◆ **Task material**:
* begin *

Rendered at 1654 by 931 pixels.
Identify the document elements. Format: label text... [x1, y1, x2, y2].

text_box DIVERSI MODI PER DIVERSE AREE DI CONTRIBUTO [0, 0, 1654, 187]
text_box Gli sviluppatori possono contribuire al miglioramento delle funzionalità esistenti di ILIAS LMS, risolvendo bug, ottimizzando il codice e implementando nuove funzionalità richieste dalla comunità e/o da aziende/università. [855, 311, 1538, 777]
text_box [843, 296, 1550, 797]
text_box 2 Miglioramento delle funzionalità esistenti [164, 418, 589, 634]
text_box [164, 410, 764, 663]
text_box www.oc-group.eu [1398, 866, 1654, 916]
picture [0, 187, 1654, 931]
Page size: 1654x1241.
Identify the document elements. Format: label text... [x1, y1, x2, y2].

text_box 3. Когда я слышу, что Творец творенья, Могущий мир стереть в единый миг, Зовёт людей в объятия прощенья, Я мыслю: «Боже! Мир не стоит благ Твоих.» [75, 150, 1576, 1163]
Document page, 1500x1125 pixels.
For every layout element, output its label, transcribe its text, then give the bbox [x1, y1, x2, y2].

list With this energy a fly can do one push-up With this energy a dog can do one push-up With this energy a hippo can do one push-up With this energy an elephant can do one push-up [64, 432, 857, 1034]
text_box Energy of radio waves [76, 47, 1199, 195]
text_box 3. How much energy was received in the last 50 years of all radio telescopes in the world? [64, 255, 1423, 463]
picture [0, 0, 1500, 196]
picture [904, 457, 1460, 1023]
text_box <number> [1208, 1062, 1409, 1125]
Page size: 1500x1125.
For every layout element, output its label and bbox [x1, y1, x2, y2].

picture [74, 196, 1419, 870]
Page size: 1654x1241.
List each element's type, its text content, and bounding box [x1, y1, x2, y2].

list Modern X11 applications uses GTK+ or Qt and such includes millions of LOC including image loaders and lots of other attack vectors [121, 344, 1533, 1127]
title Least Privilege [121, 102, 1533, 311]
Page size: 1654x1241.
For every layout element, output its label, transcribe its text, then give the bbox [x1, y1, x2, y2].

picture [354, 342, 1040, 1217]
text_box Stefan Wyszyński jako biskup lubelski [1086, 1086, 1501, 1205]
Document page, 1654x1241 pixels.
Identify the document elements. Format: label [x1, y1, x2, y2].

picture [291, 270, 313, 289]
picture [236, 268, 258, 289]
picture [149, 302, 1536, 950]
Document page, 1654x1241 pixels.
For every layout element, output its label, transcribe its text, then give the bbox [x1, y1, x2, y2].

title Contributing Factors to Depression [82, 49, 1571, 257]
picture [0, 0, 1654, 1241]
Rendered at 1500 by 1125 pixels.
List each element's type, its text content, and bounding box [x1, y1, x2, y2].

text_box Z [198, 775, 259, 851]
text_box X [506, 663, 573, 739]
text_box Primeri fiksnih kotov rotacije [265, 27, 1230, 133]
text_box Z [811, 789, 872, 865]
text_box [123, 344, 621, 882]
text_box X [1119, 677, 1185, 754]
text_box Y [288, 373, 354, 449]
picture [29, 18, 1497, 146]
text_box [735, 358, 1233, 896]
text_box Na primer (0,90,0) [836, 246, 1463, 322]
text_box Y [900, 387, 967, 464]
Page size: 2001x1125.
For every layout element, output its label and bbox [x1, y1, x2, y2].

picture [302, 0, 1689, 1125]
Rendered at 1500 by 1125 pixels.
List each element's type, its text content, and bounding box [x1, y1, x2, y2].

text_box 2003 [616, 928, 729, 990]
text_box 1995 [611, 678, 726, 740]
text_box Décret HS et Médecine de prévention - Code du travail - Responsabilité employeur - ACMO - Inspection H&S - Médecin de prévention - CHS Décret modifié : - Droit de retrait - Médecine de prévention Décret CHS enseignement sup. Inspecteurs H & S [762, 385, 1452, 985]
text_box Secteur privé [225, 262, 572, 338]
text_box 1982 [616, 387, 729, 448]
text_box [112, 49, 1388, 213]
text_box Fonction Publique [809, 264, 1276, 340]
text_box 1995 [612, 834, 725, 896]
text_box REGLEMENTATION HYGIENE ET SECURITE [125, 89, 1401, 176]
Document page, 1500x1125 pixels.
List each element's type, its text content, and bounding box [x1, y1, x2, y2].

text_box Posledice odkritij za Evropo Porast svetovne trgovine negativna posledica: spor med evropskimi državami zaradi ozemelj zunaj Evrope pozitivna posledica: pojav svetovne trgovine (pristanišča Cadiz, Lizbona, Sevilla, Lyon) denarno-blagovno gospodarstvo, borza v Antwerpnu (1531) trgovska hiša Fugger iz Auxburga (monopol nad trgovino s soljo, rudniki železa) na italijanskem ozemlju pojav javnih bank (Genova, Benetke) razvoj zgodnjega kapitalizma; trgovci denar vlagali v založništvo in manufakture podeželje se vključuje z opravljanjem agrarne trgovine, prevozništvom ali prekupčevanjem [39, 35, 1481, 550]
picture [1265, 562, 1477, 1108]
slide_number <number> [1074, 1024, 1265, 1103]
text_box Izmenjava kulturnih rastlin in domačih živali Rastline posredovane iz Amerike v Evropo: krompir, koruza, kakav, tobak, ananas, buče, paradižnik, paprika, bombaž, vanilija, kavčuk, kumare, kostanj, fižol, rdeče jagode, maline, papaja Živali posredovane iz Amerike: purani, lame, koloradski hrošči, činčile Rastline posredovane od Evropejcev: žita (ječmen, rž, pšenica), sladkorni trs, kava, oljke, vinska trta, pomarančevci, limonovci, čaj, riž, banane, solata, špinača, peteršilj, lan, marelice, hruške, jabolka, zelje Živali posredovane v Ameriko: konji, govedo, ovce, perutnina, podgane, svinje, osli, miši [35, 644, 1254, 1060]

* end *

◆ **Task details**: Rewrite all the items above with "layout element" changed to "page element" and everything else left the same.

◆ **Solution to the problem**:
Rendered at 1654 by 931 pixels.
Identify the document elements. Format: label text... [x1, y1, x2, y2].

text_box DIVERSI MODI PER DIVERSE AREE DI CONTRIBUTO [0, 0, 1654, 187]
text_box Gli sviluppatori possono contribuire al miglioramento delle funzionalità esistenti di ILIAS LMS, risolvendo bug, ottimizzando il codice e implementando nuove funzionalità richieste dalla comunità e/o da aziende/università. [855, 311, 1538, 777]
text_box [843, 296, 1550, 797]
text_box 2 Miglioramento delle funzionalità esistenti [164, 418, 589, 634]
text_box [164, 410, 764, 663]
text_box www.oc-group.eu [1398, 866, 1654, 916]
picture [0, 187, 1654, 931]
Page size: 1654x1241.
Identify the document elements. Format: label text... [x1, y1, x2, y2].

text_box 3. Когда я слышу, что Творец творенья, Могущий мир стереть в единый миг, Зовёт людей в объятия прощенья, Я мыслю: «Боже! Мир не стоит благ Твоих.» [75, 150, 1576, 1163]
Document page, 1500x1125 pixels.
For every page element, output its label, transcribe its text, then give the bbox [x1, y1, x2, y2].

list With this energy a fly can do one push-up With this energy a dog can do one push-up With this energy a hippo can do one push-up With this energy an elephant can do one push-up [64, 432, 857, 1034]
text_box Energy of radio waves [76, 47, 1199, 195]
text_box 3. How much energy was received in the last 50 years of all radio telescopes in the world? [64, 255, 1423, 463]
picture [0, 0, 1500, 196]
picture [904, 457, 1460, 1023]
text_box <number> [1208, 1062, 1409, 1125]
Page size: 1500x1125.
For every page element, output its label and bbox [x1, y1, x2, y2].

picture [74, 196, 1419, 870]
Page size: 1654x1241.
List each element's type, its text content, and bounding box [x1, y1, x2, y2].

list Modern X11 applications uses GTK+ or Qt and such includes millions of LOC including image loaders and lots of other attack vectors [121, 344, 1533, 1127]
title Least Privilege [121, 102, 1533, 311]
Page size: 1654x1241.
For every page element, output its label, transcribe its text, then give the bbox [x1, y1, x2, y2].

picture [354, 342, 1040, 1217]
text_box Stefan Wyszyński jako biskup lubelski [1086, 1086, 1501, 1205]
Document page, 1654x1241 pixels.
Identify the document elements. Format: label [x1, y1, x2, y2].

picture [291, 270, 313, 289]
picture [236, 268, 258, 289]
picture [149, 302, 1536, 950]
Document page, 1654x1241 pixels.
For every page element, output its label, transcribe its text, then give the bbox [x1, y1, x2, y2].

title Contributing Factors to Depression [82, 49, 1571, 257]
picture [0, 0, 1654, 1241]
Rendered at 1500 by 1125 pixels.
List each element's type, its text content, and bounding box [x1, y1, x2, y2].

text_box Z [198, 775, 259, 851]
text_box X [506, 663, 573, 739]
text_box Primeri fiksnih kotov rotacije [265, 27, 1230, 133]
text_box Z [811, 789, 872, 865]
text_box [123, 344, 621, 882]
text_box X [1119, 677, 1185, 754]
text_box Y [288, 373, 354, 449]
picture [29, 18, 1497, 146]
text_box [735, 358, 1233, 896]
text_box Na primer (0,90,0) [836, 246, 1463, 322]
text_box Y [900, 387, 967, 464]
Page size: 2001x1125.
For every page element, output its label and bbox [x1, y1, x2, y2].

picture [302, 0, 1689, 1125]
Rendered at 1500 by 1125 pixels.
List each element's type, its text content, and bounding box [x1, y1, x2, y2].

text_box 2003 [616, 928, 729, 990]
text_box 1995 [611, 678, 726, 740]
text_box Décret HS et Médecine de prévention - Code du travail - Responsabilité employeur - ACMO - Inspection H&S - Médecin de prévention - CHS Décret modifié : - Droit de retrait - Médecine de prévention Décret CHS enseignement sup. Inspecteurs H & S [762, 385, 1452, 985]
text_box Secteur privé [225, 262, 572, 338]
text_box 1982 [616, 387, 729, 448]
text_box [112, 49, 1388, 213]
text_box Fonction Publique [809, 264, 1276, 340]
text_box 1995 [612, 834, 725, 896]
text_box REGLEMENTATION HYGIENE ET SECURITE [125, 89, 1401, 176]
Document page, 1500x1125 pixels.
List each element's type, its text content, and bounding box [x1, y1, x2, y2].

text_box Posledice odkritij za Evropo Porast svetovne trgovine negativna posledica: spor med evropskimi državami zaradi ozemelj zunaj Evrope pozitivna posledica: pojav svetovne trgovine (pristanišča Cadiz, Lizbona, Sevilla, Lyon) denarno-blagovno gospodarstvo, borza v Antwerpnu (1531) trgovska hiša Fugger iz Auxburga (monopol nad trgovino s soljo, rudniki železa) na italijanskem ozemlju pojav javnih bank (Genova, Benetke) razvoj zgodnjega kapitalizma; trgovci denar vlagali v založništvo in manufakture podeželje se vključuje z opravljanjem agrarne trgovine, prevozništvom ali prekupčevanjem [39, 35, 1481, 550]
picture [1265, 562, 1477, 1108]
slide_number <number> [1074, 1024, 1265, 1103]
text_box Izmenjava kulturnih rastlin in domačih živali Rastline posredovane iz Amerike v Evropo: krompir, koruza, kakav, tobak, ananas, buče, paradižnik, paprika, bombaž, vanilija, kavčuk, kumare, kostanj, fižol, rdeče jagode, maline, papaja Živali posredovane iz Amerike: purani, lame, koloradski hrošči, činčile Rastline posredovane od Evropejcev: žita (ječmen, rž, pšenica), sladkorni trs, kava, oljke, vinska trta, pomarančevci, limonovci, čaj, riž, banane, solata, špinača, peteršilj, lan, marelice, hruške, jabolka, zelje Živali posredovane v Ameriko: konji, govedo, ovce, perutnina, podgane, svinje, osli, miši [35, 644, 1254, 1060]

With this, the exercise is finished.